On Sunday, December 17, Chileans rejected the proposal of a new Constitution for the second time. The rejected constitution would have replaced the charter dating back to 1980; approved under the military dictatorship of Augusto Pinochet and slightly reformed at the end of his term of office in 1989. Subsequently, in 2005, significant changes were made under the government of former President Ricardo Lagos (2000-2006), including the disappearance of Pinochet's signature and his own.

Of the nearly 15 and a half million Chileans eligible to vote, 84.5% voted; 55.76% of the votes were "Against" the constitutional proposal, while the alternative "In favour" obtained only 44.24% of the votes. With a difference of 11.46%, it translates to 1,423,545 votes.

The result has given a respite to the government of President Gabriel Boric. Weakened by the two previous electoral defeats, Boric’s presidency has been marked by a security, migratory, and economic crisis; along with a political crisis due to several scandals of misuse of public resources by officials of his coalition parties. Added to this is the fact that despite having severely criticised the current Fundamental Charter, he will finally have to continue governing with it.

The drama for the government and the left was summed up very well by former President Michelle Bachelet, who said: that we must choose between "a bad constitution and a lousy one".

Chilean society has been under constitutional stress for the last three years. Starting on October 25, 2020, when - as a consequence of the massive protests of the previous year - they went to the polls to vote for a new Constitution. A historic 78.27% of the votes were cast in favour. In May 2021, 155 Constitutional Convention members were elected, where the centre-left and left obtained an absolute majority, which allowed them to draft a proposal for a Magna Carta that ignored the Chilean political-cultural tradition, erring on the side of maximalism. It was widely rejected in a new vote on September 4, 2022, by 61.86% of the voters.

An agreement of all political forces was then developed, and an election of constitutional councillors supported by the parties was called on May 7 2023. Surprisingly, the right and the extreme right obtained an absolute majority of the 50 constituents that had been agreed upon and who would have the task of proposing a Constitution supported by a group of experts. For the government and its parties, this result was devastating. However, the same mistakes that the left had made were repeated by the right wing, which, making use of the majority it had, refused in the end to agree on a text that would satisfy the left and centre-left minority. The recent proposal (December 17 2023) by Chileans established constitutionally neo-liberal principles in economic and conservative in value terms, far from the current reality of Chilean society.

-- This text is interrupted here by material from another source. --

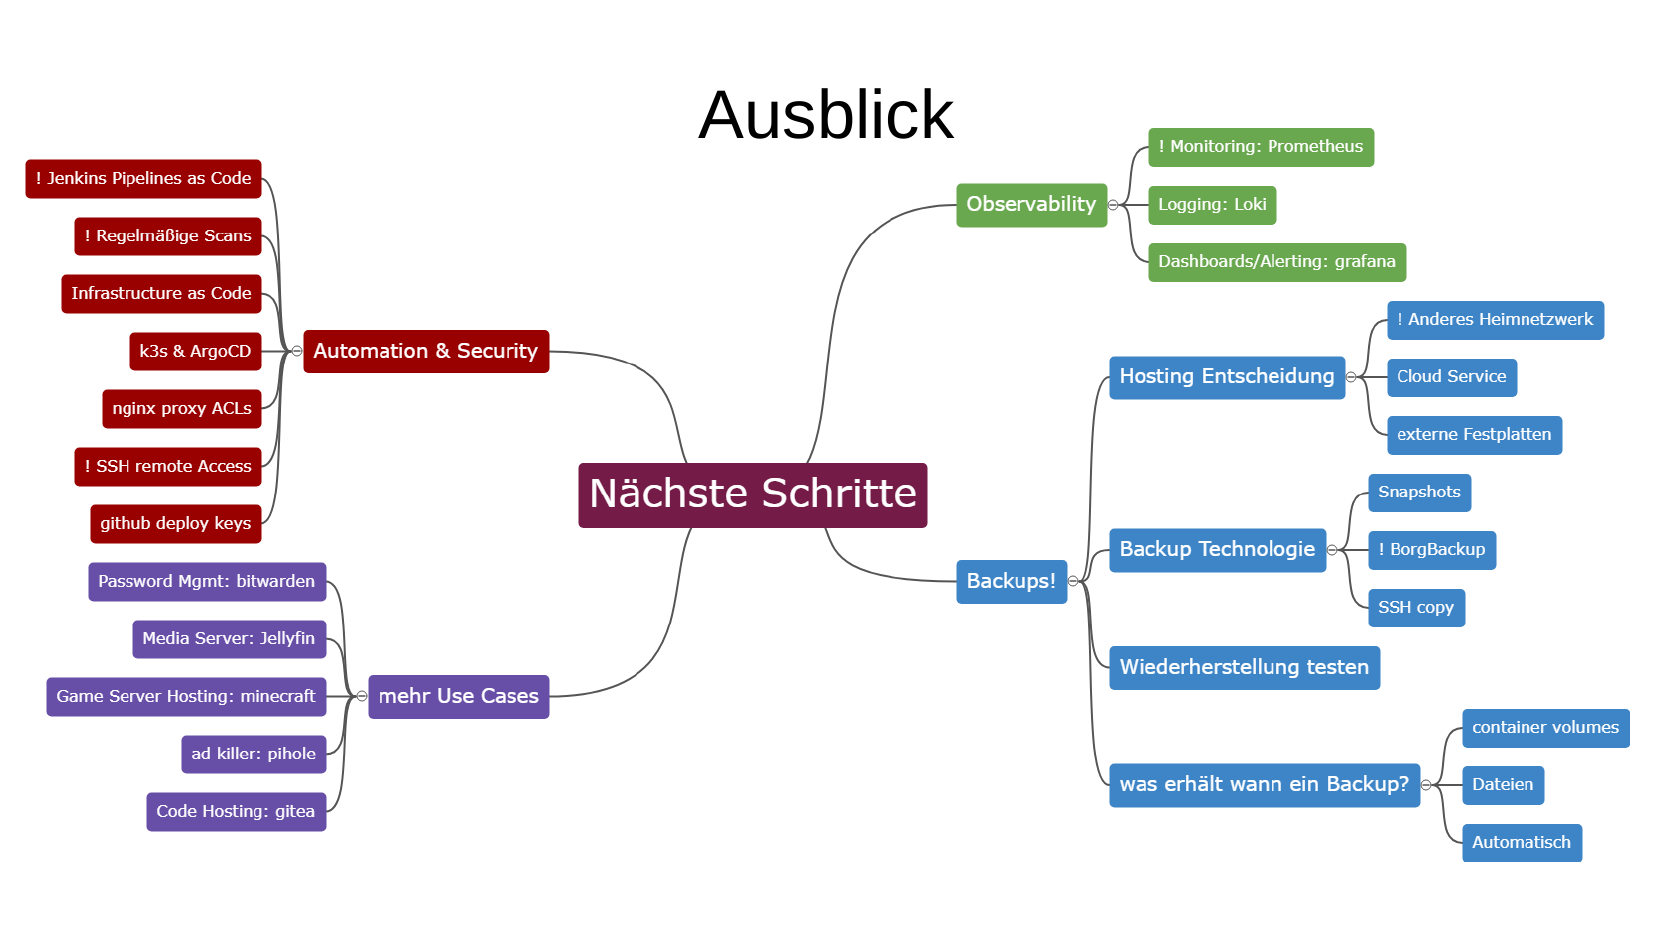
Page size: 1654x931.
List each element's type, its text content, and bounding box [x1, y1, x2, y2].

title Ausblick [82, 37, 1571, 103]
picture [0, 103, 1654, 886]
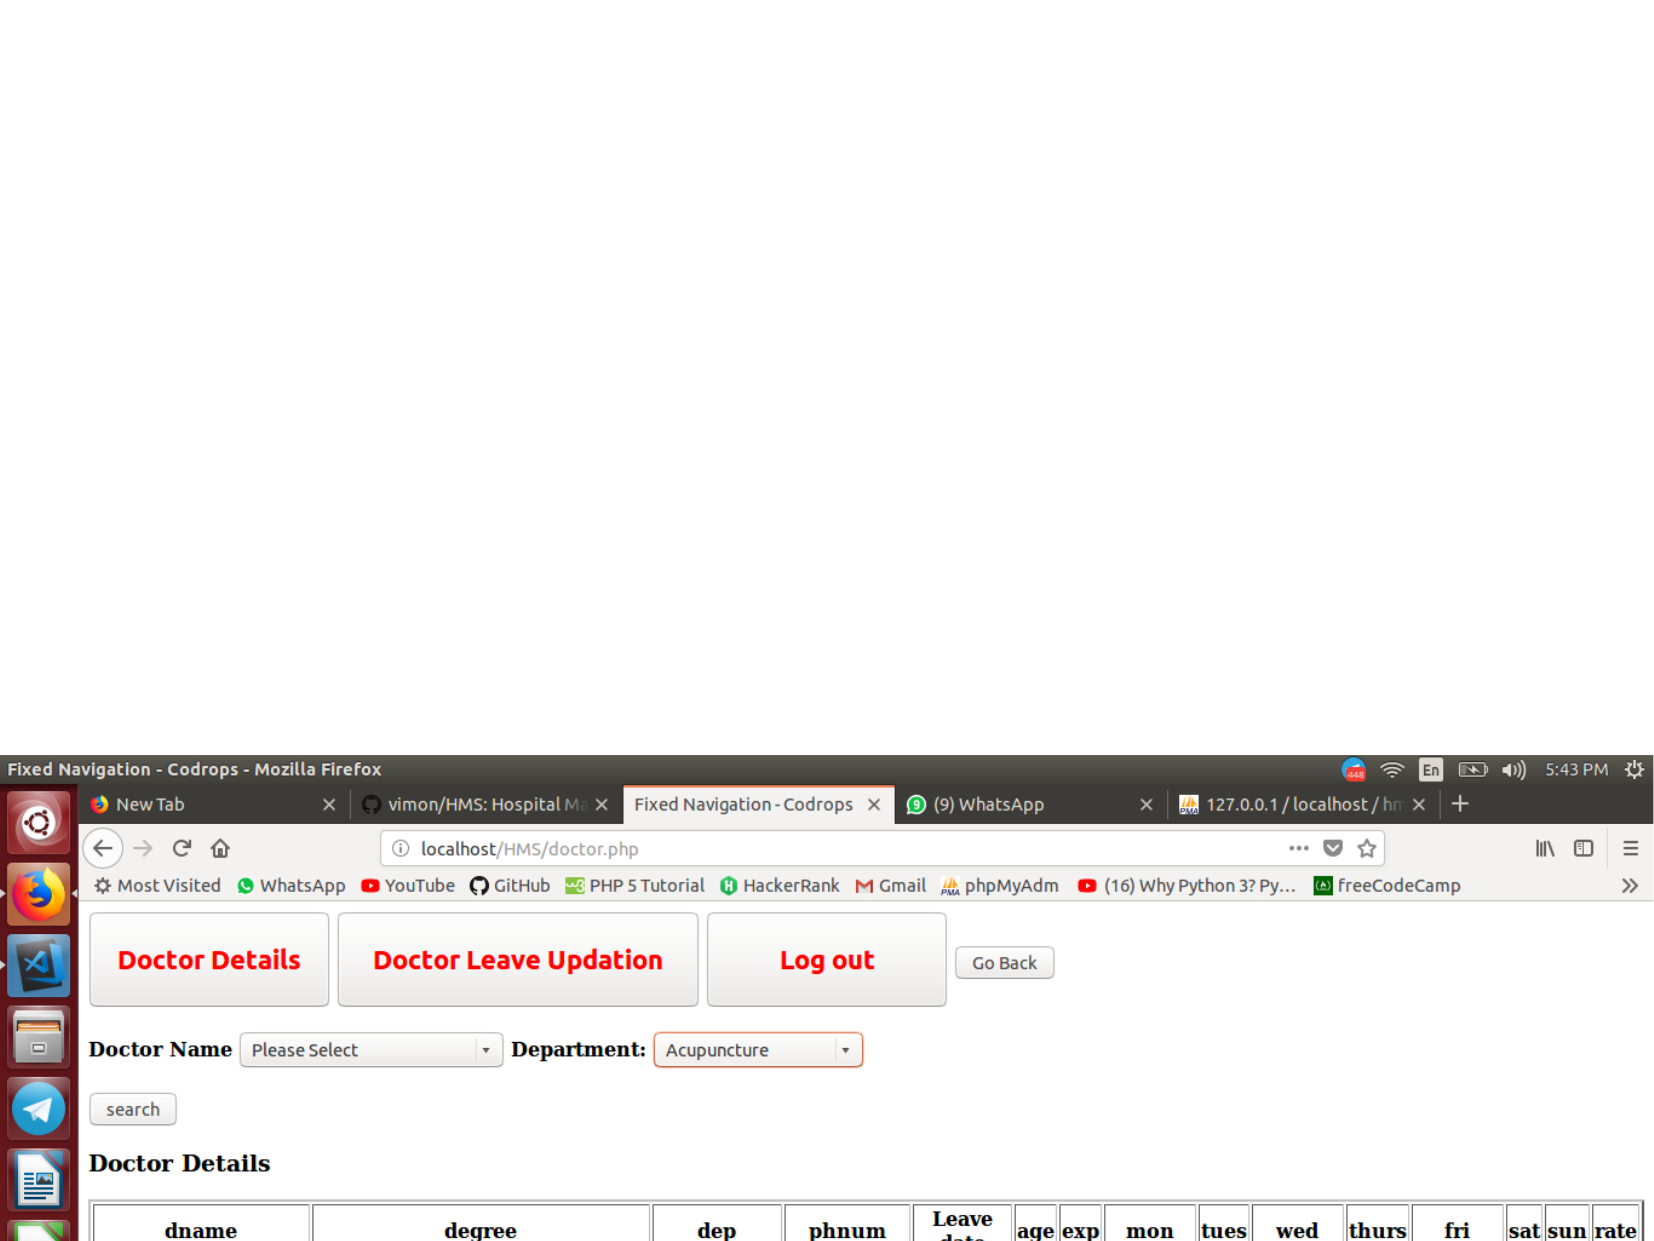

With this result, the 1980 Constitution will remain in force, who knows till when, but the issue will not be raised again at least until the end of President Boric's government. That was the agreement taken by the governing political parties before this last election. The big losers are all of them. The right-wing parties and in particular the Republican Party, which, although at the beginning had opposed a new Constitution, finally joined the process and surprisingly became the majority, by obtaining the highest number of constitutional advisors. Thus, they were able to drag the more liberal sectors that ended up joining the cause led by the Republicans. In short, it was demonstrated that the so-called "centre right" always ends up folding to the hardest right, incapable of becoming independent and transforming itself into a modern alternative.

The Republican leader, José Antonio Kast, who is projected as a presidential candidate, will now have to reevaluate his strategy and that of the sector to which he belongs to define a path if he intends to be a government alternative, given that there is fertile ground for populism. The left and the centre-left do not have it easy either. Defeated with their constitutional proposal, they will have to govern with the 1980 proposal.

Boric spoke after the results were known, indicating that the constitutional process was closed, since "the urgencies are others", and called the right wing to open up in agreements on the real issues that matter to the people: security, pensions, health, housing and several others. Unable to pass laws, since he does not have a parliamentary majority, he is forced to negotiate with the right wing, which has closed many doors. This has weakened the government, adding to its own management mistakes.

Chile has lost the opportunity to have "the house of all", of which so much has been said for more than four decades. The mistakes of the left and the right have exhausted the patience of the people who are tired of the previous years where the constitutional issue has been at the top of the agenda and political discussions, but far from the people. Chile will continue to be governed by a Constitution that, although reformed, maintains enclaves that are immovable for a right-wing that has never wanted to give the votes to change them, such as the principle of subsidiarity or private rights over water - traces of the four generals who governed Chile for 17 years and that remain in the current Charter.